My fear is that this is a quality we are losing. Slowly but surely, the most important lesson taught by sport is ceding ground. Defeat is met with bitterness, with recrimination, with bad-mouthing and, increasingly, particularly in football, the impugning of the judgment and integrity of the officials. We see anger, disputation, personal invective, bad-tempered press conferences, contempt for interviewers and, more generally, an attempt to blame everyone except oneself.


José Mourinho, arguably the most high-profile manager in the world, is at the forefront of this shift. He is a serial winner, and a fine tactical manager, but sets an egregious example. We do not know for sure what triggered a mass brawl after Manchester United’s defeat by Manchester City, but we do know that witnesses claim to have seen Mourinho entering the City dressing room to berate his opponents. We also know that he described a valid penalty decision by the referee as “an important mistake” and characterised City’s celebrations (who wouldn’t celebrate after a derby victory?) as evidence of a lack of “diversity” and “education”.
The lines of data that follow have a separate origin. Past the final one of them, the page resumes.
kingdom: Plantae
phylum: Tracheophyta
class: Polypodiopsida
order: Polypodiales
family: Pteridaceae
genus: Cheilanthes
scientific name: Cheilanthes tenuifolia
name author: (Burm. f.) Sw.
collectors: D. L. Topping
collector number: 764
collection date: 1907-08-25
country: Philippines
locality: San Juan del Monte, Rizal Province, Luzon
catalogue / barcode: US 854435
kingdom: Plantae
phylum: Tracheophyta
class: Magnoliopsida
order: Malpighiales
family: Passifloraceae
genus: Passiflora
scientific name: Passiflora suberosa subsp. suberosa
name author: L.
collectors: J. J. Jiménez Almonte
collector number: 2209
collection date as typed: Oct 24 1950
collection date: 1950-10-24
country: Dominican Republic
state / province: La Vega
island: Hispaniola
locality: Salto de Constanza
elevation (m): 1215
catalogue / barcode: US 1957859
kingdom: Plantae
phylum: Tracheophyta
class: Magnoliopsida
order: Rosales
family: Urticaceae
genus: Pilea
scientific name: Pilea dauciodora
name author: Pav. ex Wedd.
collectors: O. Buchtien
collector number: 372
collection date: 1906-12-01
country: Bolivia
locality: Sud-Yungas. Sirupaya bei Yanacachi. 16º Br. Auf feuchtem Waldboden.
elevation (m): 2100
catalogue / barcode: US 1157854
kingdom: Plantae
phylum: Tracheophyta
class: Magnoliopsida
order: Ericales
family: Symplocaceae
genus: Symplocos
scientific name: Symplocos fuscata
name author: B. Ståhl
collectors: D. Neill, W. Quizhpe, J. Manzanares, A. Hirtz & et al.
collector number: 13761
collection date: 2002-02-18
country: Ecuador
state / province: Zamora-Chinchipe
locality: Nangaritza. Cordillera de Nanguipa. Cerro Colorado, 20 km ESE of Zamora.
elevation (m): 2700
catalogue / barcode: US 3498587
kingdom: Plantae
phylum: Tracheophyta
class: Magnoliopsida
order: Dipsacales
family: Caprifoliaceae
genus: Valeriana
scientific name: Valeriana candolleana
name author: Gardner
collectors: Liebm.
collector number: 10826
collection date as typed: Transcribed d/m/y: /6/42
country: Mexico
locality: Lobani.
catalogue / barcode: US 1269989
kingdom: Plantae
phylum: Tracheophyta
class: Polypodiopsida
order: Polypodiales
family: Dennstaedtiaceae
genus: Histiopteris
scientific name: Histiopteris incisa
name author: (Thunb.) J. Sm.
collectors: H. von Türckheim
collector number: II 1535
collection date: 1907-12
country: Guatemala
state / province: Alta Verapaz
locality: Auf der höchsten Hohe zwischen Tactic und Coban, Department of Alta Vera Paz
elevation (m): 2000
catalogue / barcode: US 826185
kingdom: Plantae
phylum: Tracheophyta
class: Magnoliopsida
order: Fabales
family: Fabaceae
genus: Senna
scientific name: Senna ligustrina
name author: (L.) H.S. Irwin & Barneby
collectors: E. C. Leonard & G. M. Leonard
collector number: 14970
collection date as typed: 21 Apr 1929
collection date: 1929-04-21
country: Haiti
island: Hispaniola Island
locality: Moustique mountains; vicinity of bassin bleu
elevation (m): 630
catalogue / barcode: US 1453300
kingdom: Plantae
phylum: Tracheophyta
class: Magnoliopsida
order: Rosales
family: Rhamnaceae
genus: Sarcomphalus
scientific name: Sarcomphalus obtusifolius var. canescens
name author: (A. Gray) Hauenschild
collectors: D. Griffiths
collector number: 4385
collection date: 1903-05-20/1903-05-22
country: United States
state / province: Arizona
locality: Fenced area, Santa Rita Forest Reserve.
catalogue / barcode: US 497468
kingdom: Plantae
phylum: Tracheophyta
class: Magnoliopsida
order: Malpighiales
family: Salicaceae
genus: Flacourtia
Such antics didn’t start with Mourinho. There have been bad losers since time began. But my sense is that we are reaching a tipping point where this kind of behaviour is no longer met with distaste, but with acceptance. I have read all too often that petulance in defeat shows that you care. That you have a competitive mindset. This could not be farther from the truth. The desire to win is measured by vigour and mettle, not by a willingness to impugn the referee or barrack one’s opponents. Losing ungraciously doesn’t reveal a winning mentality; it reveals crass juvenility. It also reveals a tendency, when scaled up to society, that is perilous. For a willingness to accept the outcome of a contest, even when you don’t like the result, is the cornerstone of the rule of law. It underpins free societies. It represents the essence of democracy, perhaps the most surprising and beautiful innovation in our species’ modern history. For how can power transfer peacefully from one party to another when the holder of that power refuses to accept the result of a fair contest?

And that is another nagging worry. The seminal value of defeat is that it provides a precious opportunity to learn. Blaming the umpire, the referee, the electorate, or whatever, makes it far less likely that one will look, squarely and honestly, at oneself. What can I do to improve? Could we have used better tactics against Manchester City? Should we revisit our transfer policy? Losing is not the end; on the contrary, it is the beginning of the inner dialogue upon which progress depends.

Some will brush Mourinho’s antics aside as a strategic attempt to deflect criticism from his team’s poor display, but it represents a deeper pathology. A critical mass of football managers, not to mention other sporting figures, greets defeat not with the class of Nadal but with the crassness of a spoilt child. So prevalent has it become that we are increasingly inured to the dangers. To lose is not to disgrace oneself. To lose is to live. We all fail, we all fall short. The real disgrace is not to lose; it is to lose ungraciously.